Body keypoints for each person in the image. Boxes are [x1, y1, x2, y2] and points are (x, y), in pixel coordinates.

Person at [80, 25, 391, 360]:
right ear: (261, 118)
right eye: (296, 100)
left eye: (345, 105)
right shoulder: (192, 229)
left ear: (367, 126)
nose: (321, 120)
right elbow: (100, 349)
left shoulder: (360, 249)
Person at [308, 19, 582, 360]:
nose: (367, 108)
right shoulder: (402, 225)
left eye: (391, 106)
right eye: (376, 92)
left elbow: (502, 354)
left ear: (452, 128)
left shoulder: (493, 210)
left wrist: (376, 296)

...

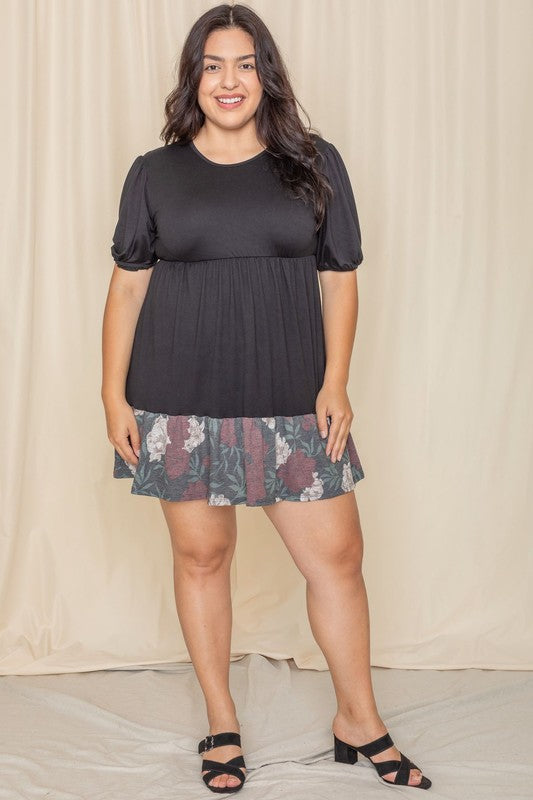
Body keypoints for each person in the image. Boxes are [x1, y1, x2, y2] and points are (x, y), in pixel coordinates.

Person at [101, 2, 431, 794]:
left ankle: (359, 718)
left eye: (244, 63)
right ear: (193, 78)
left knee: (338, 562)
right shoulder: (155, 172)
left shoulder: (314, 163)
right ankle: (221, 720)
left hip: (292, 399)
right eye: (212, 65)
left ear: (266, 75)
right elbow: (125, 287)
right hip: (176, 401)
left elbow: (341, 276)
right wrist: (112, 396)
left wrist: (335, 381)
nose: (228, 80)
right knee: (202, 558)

- EXERCISE BRIEF: Write down, word for word, the lines above from the one containing "right eye: (296, 100)" through the one containing "left wrist: (376, 296)", both ends included.

- ANSWER TO THIS TASK:
right eye: (296, 100)
left eye: (345, 105)
right shoulder: (192, 229)
left ear: (367, 126)
nose: (321, 120)
right elbow: (100, 349)
left shoulder: (360, 249)
Person at [308, 19, 582, 360]:
nose: (367, 108)
right shoulder: (402, 225)
left eye: (391, 106)
right eye: (376, 92)
left elbow: (502, 354)
left ear: (452, 128)
left shoulder: (493, 210)
left wrist: (376, 296)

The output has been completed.